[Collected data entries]
══════
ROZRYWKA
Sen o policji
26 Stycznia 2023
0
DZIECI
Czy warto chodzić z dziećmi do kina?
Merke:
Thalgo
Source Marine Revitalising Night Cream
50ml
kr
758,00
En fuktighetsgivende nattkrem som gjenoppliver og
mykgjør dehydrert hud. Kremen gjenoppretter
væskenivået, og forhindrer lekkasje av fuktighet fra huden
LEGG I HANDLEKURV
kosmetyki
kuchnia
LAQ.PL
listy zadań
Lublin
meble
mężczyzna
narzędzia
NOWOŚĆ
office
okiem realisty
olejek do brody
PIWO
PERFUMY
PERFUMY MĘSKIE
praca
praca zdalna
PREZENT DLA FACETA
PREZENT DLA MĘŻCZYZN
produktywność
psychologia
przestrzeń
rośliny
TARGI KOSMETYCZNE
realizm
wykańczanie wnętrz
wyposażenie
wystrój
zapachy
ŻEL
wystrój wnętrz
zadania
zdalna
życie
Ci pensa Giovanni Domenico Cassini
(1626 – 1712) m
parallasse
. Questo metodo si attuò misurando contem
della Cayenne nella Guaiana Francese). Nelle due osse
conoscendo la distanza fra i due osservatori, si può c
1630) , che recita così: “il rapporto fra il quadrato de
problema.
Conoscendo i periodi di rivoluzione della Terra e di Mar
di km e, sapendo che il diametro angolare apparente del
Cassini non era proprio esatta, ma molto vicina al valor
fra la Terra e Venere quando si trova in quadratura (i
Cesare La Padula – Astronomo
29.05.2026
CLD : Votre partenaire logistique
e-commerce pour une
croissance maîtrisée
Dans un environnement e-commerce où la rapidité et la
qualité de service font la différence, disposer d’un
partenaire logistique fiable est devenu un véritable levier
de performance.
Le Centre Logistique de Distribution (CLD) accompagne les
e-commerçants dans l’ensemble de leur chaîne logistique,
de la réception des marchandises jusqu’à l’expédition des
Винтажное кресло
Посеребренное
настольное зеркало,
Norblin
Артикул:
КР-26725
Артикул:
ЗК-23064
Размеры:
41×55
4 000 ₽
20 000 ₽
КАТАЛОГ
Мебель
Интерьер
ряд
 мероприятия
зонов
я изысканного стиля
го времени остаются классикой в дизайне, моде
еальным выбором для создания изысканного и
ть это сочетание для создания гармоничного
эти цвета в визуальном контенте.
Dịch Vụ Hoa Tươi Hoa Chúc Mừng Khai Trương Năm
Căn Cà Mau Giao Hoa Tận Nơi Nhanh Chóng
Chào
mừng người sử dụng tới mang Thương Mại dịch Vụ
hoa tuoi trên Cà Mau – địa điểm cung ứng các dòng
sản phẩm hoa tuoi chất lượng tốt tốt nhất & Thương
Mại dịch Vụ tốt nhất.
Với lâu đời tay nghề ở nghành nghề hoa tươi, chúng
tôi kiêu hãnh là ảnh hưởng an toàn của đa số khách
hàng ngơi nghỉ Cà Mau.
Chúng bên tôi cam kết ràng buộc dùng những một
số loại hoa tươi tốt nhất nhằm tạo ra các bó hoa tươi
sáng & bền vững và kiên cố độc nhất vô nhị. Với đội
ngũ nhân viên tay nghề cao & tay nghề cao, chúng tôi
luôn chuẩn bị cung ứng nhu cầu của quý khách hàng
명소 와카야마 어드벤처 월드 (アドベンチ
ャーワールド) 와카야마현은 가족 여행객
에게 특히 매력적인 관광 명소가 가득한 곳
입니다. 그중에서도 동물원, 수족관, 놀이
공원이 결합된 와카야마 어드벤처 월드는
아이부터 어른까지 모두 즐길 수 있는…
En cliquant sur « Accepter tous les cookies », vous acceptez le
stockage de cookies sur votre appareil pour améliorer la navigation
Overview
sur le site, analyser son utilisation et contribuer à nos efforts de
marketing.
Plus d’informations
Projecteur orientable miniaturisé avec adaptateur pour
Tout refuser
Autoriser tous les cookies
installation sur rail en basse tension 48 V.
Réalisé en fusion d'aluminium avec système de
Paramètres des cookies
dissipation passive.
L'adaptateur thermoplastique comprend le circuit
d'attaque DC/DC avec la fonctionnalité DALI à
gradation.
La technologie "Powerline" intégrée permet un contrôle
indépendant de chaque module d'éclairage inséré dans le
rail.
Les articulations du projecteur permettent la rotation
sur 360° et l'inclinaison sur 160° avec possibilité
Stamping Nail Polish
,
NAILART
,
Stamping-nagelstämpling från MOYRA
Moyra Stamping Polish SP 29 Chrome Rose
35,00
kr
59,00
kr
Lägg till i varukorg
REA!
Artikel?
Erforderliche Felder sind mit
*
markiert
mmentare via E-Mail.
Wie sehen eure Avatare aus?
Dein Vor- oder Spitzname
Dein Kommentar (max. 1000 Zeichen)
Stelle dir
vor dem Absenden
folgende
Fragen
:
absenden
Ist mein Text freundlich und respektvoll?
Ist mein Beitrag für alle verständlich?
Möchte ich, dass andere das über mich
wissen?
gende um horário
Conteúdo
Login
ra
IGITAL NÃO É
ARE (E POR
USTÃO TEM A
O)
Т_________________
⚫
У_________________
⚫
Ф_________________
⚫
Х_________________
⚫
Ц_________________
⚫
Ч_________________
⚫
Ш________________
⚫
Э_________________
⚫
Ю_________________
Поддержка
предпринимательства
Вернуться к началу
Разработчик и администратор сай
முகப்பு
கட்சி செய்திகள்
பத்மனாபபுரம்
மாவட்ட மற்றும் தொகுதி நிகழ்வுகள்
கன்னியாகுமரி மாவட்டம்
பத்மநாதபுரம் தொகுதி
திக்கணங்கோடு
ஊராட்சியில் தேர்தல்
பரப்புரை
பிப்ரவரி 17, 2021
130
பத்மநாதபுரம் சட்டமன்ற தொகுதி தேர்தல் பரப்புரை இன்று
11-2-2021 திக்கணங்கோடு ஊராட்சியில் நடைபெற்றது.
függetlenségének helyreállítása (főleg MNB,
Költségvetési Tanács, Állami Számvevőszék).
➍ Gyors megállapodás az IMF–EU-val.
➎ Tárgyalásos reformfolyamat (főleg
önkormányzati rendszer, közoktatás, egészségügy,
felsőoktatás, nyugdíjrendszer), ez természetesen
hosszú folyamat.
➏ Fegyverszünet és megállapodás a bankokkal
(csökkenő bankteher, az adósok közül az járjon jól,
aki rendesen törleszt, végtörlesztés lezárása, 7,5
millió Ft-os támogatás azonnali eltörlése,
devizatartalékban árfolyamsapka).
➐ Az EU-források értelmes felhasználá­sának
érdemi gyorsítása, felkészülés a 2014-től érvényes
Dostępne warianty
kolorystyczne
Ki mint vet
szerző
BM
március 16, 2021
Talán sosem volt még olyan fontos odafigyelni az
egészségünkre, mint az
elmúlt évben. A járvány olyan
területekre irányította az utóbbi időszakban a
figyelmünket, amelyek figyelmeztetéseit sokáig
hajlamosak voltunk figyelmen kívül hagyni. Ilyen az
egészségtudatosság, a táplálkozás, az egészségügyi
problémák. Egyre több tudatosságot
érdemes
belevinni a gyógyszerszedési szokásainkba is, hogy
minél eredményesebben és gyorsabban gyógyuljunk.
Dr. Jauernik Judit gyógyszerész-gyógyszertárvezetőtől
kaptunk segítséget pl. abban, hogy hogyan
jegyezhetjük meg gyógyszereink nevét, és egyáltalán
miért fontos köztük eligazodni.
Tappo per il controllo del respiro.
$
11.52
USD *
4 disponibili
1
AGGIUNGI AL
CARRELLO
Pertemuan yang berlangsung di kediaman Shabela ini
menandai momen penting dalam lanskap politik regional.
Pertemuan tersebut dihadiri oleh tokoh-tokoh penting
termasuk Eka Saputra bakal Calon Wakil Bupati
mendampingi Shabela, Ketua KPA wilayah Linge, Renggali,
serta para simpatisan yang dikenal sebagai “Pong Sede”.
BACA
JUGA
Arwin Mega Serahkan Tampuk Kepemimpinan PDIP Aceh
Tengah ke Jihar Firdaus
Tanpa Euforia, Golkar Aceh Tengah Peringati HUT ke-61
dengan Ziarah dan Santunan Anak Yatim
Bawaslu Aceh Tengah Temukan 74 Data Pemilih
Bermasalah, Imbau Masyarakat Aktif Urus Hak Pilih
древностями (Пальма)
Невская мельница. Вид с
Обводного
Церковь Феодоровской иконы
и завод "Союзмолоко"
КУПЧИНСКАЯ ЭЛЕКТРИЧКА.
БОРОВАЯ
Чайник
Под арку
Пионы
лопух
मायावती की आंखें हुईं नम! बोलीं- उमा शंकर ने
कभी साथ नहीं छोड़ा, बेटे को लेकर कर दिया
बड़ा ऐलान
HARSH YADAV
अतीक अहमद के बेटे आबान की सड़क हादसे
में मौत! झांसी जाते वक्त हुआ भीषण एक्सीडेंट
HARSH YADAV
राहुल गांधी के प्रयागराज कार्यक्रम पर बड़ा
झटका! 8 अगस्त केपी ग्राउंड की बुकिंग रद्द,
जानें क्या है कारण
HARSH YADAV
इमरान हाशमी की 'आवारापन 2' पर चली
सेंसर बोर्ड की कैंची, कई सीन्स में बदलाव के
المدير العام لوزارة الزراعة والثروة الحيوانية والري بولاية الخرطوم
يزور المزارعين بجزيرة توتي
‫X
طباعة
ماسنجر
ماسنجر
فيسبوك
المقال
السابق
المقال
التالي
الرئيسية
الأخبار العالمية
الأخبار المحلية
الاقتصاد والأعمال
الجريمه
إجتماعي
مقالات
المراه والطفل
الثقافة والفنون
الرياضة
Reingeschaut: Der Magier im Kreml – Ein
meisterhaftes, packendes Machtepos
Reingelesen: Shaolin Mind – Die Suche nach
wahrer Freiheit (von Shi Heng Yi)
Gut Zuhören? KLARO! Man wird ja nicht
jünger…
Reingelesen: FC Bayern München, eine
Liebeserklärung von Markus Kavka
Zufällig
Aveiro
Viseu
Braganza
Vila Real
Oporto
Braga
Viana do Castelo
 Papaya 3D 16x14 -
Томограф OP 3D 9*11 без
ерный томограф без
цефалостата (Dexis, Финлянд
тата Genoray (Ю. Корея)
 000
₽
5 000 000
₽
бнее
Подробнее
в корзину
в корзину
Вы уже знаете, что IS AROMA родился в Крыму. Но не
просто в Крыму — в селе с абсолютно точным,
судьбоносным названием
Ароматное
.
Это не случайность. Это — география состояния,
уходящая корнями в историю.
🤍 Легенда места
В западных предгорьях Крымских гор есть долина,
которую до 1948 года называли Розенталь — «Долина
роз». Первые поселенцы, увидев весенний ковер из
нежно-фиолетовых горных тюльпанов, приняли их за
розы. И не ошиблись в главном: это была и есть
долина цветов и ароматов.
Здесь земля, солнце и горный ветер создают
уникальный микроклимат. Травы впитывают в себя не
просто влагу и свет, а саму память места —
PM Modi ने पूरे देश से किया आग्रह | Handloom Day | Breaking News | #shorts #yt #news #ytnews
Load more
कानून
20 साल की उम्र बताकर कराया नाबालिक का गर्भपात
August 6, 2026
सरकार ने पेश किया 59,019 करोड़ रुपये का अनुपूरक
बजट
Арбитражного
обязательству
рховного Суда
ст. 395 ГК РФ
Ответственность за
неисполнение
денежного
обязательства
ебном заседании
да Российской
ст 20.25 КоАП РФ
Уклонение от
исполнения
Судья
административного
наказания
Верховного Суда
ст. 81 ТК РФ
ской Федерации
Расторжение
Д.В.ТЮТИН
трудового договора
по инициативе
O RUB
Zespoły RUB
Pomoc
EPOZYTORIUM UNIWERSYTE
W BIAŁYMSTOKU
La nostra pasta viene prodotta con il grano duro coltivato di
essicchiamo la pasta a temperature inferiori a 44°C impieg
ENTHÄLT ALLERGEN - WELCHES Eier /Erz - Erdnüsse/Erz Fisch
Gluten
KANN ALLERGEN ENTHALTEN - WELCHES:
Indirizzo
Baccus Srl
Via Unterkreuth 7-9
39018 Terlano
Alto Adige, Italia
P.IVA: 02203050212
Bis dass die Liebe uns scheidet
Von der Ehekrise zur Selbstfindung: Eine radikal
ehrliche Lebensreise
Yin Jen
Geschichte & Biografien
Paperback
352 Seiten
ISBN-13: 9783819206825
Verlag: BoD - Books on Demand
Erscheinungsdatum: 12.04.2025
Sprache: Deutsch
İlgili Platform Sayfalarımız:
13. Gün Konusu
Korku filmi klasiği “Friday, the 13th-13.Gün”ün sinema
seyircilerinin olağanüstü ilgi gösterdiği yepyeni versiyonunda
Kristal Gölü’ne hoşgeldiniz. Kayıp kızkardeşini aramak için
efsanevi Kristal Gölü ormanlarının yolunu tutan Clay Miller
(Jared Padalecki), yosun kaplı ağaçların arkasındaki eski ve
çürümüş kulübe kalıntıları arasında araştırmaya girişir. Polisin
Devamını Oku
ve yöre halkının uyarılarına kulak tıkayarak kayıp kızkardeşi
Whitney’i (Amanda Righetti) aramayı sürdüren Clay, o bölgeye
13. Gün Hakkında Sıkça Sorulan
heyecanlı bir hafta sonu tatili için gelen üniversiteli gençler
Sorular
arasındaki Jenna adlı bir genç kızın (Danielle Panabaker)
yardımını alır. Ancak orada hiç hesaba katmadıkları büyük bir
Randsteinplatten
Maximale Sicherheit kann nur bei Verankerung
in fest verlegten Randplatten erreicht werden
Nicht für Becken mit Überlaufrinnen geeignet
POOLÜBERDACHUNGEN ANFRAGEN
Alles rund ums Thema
══════
**Exercise prompt:** Pull out every line of the records that contains the string "Dein", treating uppercase and lowercase as different.

**Solution to the problem:**
Dein Vor- oder Spitzname
Dein Kommentar (max. 1000 Zeichen)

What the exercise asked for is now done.